=== Tasks ===
1. Name every person mentioned in the Canucks–Flames game preview.
2. Please write the next part of the Canucks–Flames game preview, picking up after its last sentence.

April 23, 2015, 2:25 PM ET [577 Comments]
Carol Schram
Vancouver Canucks Blogger • RSSArchiveCONTACT
Thursday April 23 - Vancouver Canucks vs. Calgary Flames - 7:00 p.m. - CBC, TSN1040

Calgary Flames lead best-of-seven series 3-1

If you missed this article by Thomas Drance at Canucks.com, it offers up some food for thought as we nervously pass the hours until game time at Rogers Arena tonight.

Drance reports that, historically, lower-ranked teams that build 3-1 leads in the first round have only a 32.4 percent chance of winning Game 5 on the road—the situation for Calgary tonight. The Canucks have just a 25 percent chance of coming back to win the series but their mathematical odds of winning tonight are actually pretty good.

I'm not expecting an unconditional lovefest at Rogers Arena tonight like we saw in Winnipeg as the Jets were eliminated by the Ducks lat night. That city is still grateful just to *have* hockey—Vancouver fans want so much more.

But the Canucks have been a resilient bunch during the regular season when we have expected to write them off. Hopefully a couple of days to breathe and get organized will result in a more effective game tonight and give the fans something to cheer about.

Things we know:

Ryan Miller will get the nod tonight.

=== The data ===
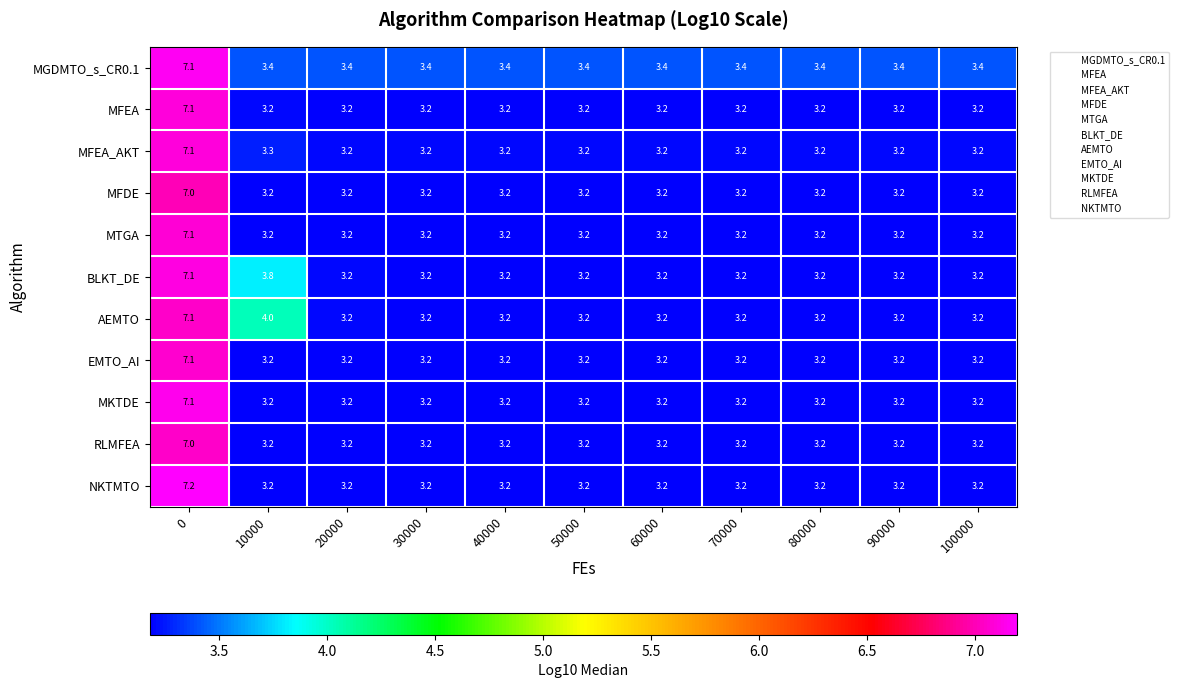

Where is MFEA_AKT nearest to the value 5?

10000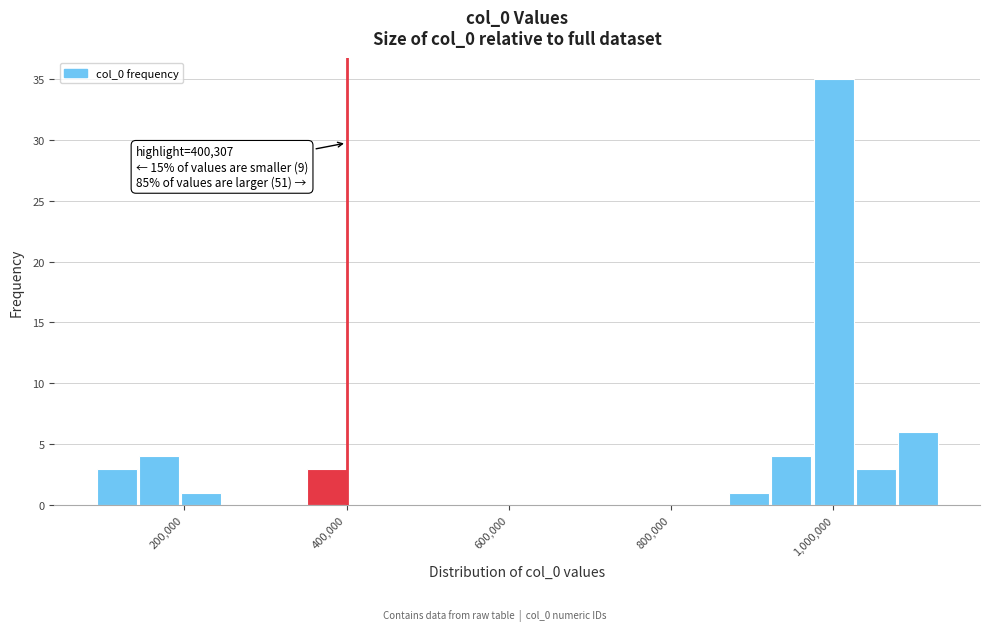

Around what value on the x-axis is the tallest bar? Give the approximate position of its centre, as read against the axis.

1000000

=== Answer list ===
1. Carol Schram, Thomas Drance, Ryan Miller

2.
He's not completely healthy, but looked steady and fresh during his 40 minutes of action in Game 4:




Tonight's lines remain a question mark, as Brad Richardson has put himself back into the mix:







Here's the group at this morning's optional skate:




These were the lines at Wednesday's practice:




Based on this, it looks like we'll see Jannik Hansen with the Sedins again, which feels frustrating, although I'm cautiously hopeful about this Baertschi/Bonino/Vrbata combination on the second line. That group made things happen against Edmonton during the last game of the season.

If Richardson can play, I'd expect him to slot into the third-line center spot, where Brandon McMillan skated yesterday.

Such as it is, we also had a Zack Kassian sighting on Wednesday:




One number that I'm surprised we haven't seen bandied about more often is the relative playoff experience of Calgary's Bob Hartley vs. Vancouver's Willie Desjardins.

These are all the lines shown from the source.